On May 3, 2021, the Board of Directors
of the Company (the Board), in consultation with management of the Company and upon the recommendation of the Audit Committee of the Board, determined as a result of the Accounting Matters that the Companys previously issued
audited financial statements as of October 9, 2020, and as of and for the year ended December 31, 2020, should no longer be relied upon and, with respect to such financial statements as of and for the year ended December 31, 2020 (the
Restatement Date/Period), should be restated.
With respect to the Warrant Accounting, the Company noted that the SEC
Statement discussed certain features of warrants issued in SPAC transactions that may be common across many entities. The SEC Statement indicated that when one or more of such features is included in a warrant, the warrant
should be classified as a liability measured at fair value, with changes in fair value each period reported in earnings. Following consideration of the guidance in the SEC Statement, while the terms and quantum of the warrants and FPAs
as described in the Prospectus have not changed, the Company concluded the warrants and FPAs do not meet the conditions to be classified in equity and instead, the warrants and the FPAs meet the requirement under ASC 815, under which the Company
should record the warrants and the FPAs as liabilities on the Companys balance sheet.

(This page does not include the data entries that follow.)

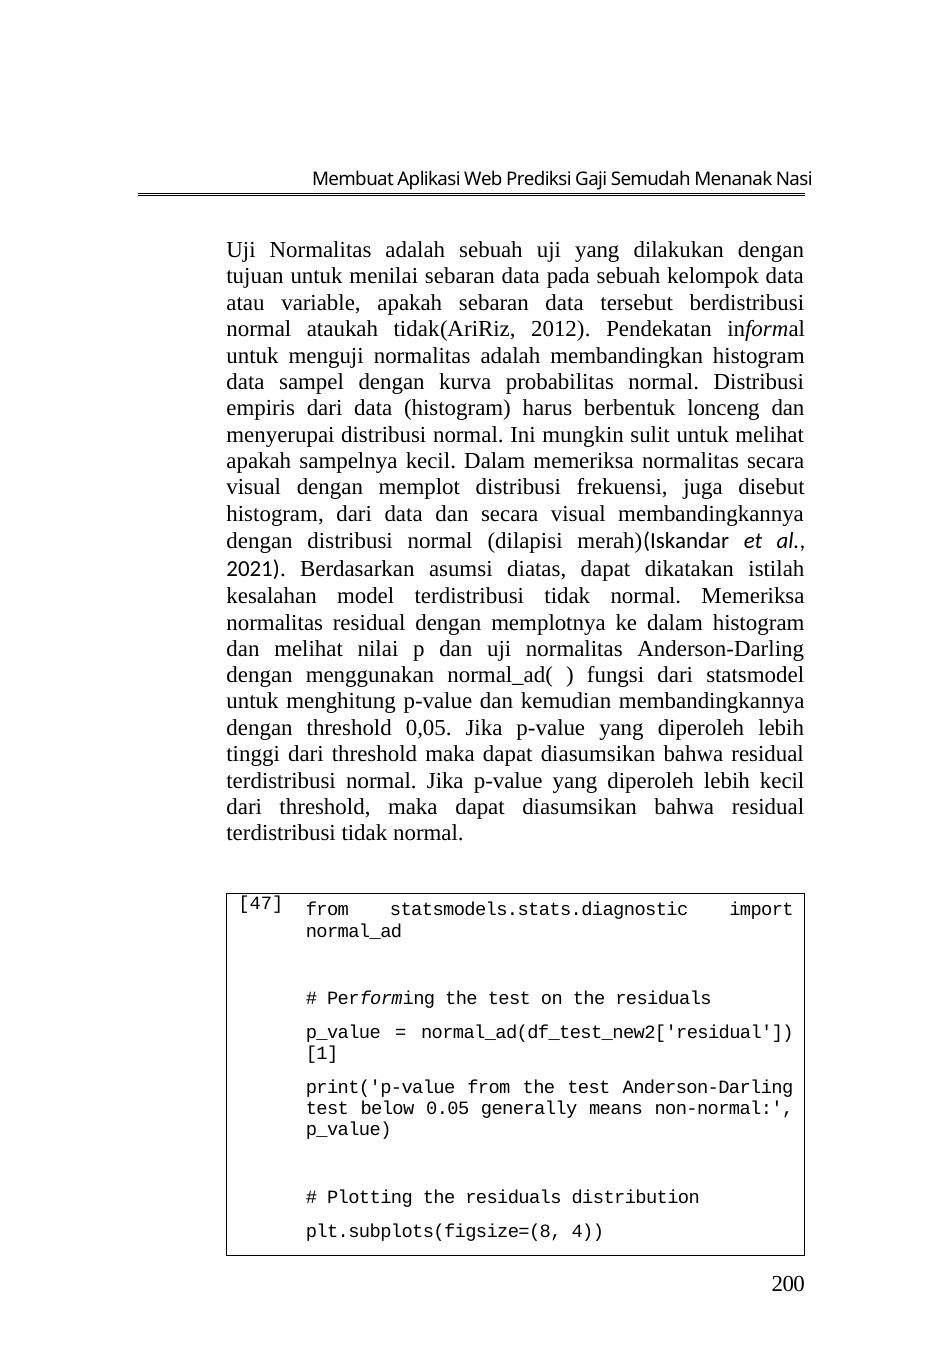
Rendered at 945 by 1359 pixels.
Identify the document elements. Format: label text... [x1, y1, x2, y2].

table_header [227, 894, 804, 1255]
list Uji Normalitas adalah sebuah uji yang dilakukan dengan tujuan untuk menilai sebaran data pada sebuah kelompok data atau variable, apakah sebaran data tersebut berdistribusi normal ataukah tidak. Pendekatan informal untuk menguji normalitas adalah membandingkan histogram data sampel dengan kurva probabilitas normal. Distribusi empiris dari data (histogram) harus berbentuk lonceng dan menyerupai distribusi normal. Ini mungkin sulit untuk melihat apakah sampelnya kecil. Dalam memeriksa normalitas secara visual dengan memplot distribusi frekuensi, juga disebut histogram, dari data dan secara visual membandingkannya dengan distribusi normal (dilapisi merah). Berdasarkan asumsi diatas, dapat dikatakan istilah kesalahan model terdistribusi tidak normal. Memeriksa normalitas residual dengan memplotnya ke dalam histogram dan melihat nilai p dan uji normalitas Anderson-Darling dengan menggunakan normal_ad( ) fungsi dari statsmodel untuk menghitung p-value dan kemudian membandingkannya dengan threshold 0,05. Jika p-value yang diperoleh lebih tinggi dari threshold maka dapat diasumsikan bahwa residual terdistribusi normal. Jika p-value yang diperoleh lebih kecil dari threshold, maka dapat diasumsikan bahwa residual terdistribusi tidak normal. [226, 236, 805, 846]
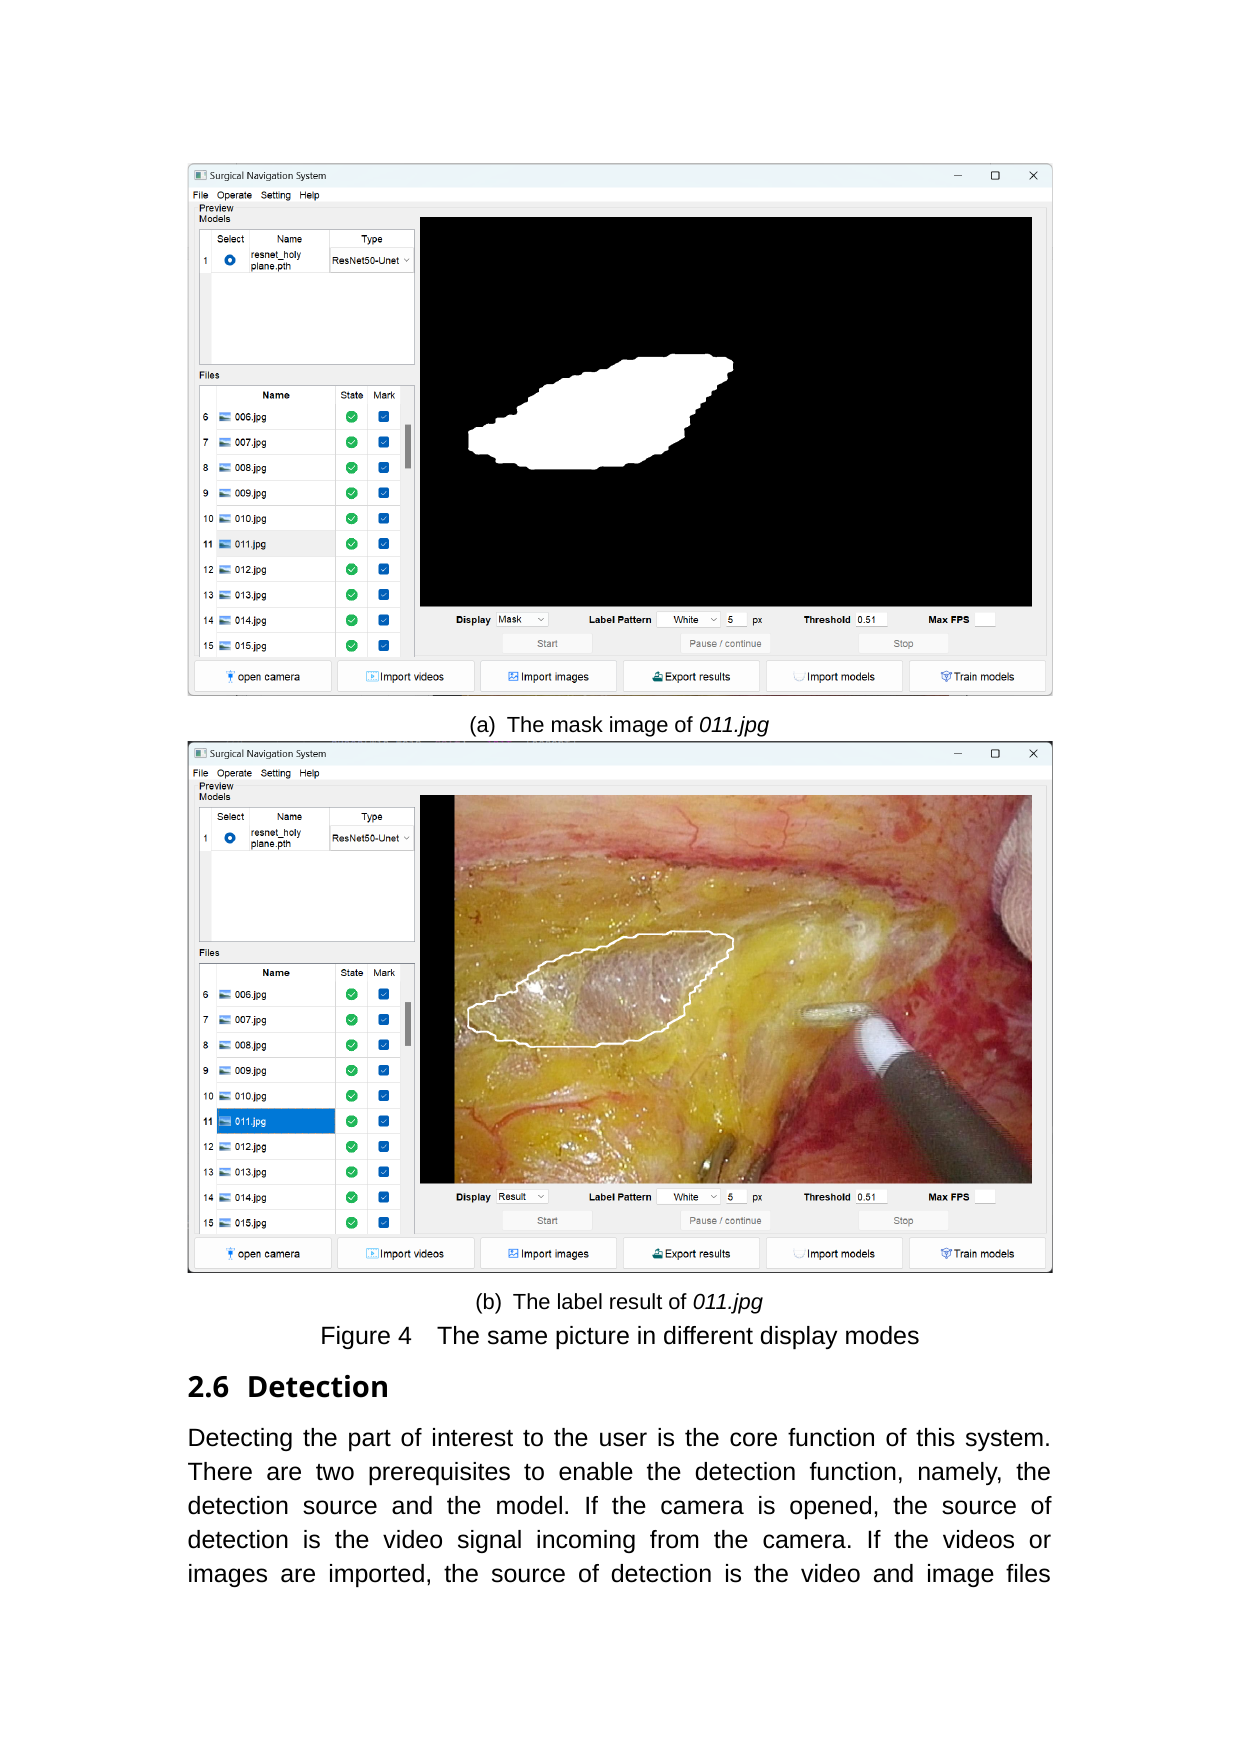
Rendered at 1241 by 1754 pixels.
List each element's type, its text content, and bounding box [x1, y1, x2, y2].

list Detection [187, 1352, 1053, 1420]
text Figure 4 The same picture in different display modes [187, 1318, 1053, 1352]
picture [187, 163, 1053, 696]
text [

With respect to the Temporary Equity
Accounting, the Company noted that because it is certain that its Class A Shares will be redeemed or become redeemable and no exceptions in ASC
480-10-S99-3A apply, the Class A Shares (1) must be classified within temporary equity in the Companys financial
statements and (2) are subject to the subsequent measurement guidance in ASC 480-10-S99-3A.
The Company intends to file restated financial statements as of and for the Restatement Date/Period in an amendment (the Amended 10-K) to its Annual Report on Form 10-K for the year ended December 31, 2020, originally filed with the SEC on March 24, 2021,
reflecting revisions resulting from the Accounting Matters. The Company engaged an independent valuation expert to value the warrants and the FPAs as of October 7, 2020 and December 31, 2020, and is working diligently to file the Amended 10-K as soon as practicable. The adjustments to the financial statement items for the Restatement Date/Period will be set forth through expanded disclosure in the financial statements included in
the Amended 10-K, including further describing the restatement and its impact on previously reported amounts. In addition, the Company is reassessing its previous conclusions regarding the
effectiveness of its disclosure controls and procedures.
The Companys management and the Audit Committee have discussed the matters disclosed in
this Item 4.02 with the Companys independent registered public accounting firm, KPMG LLP.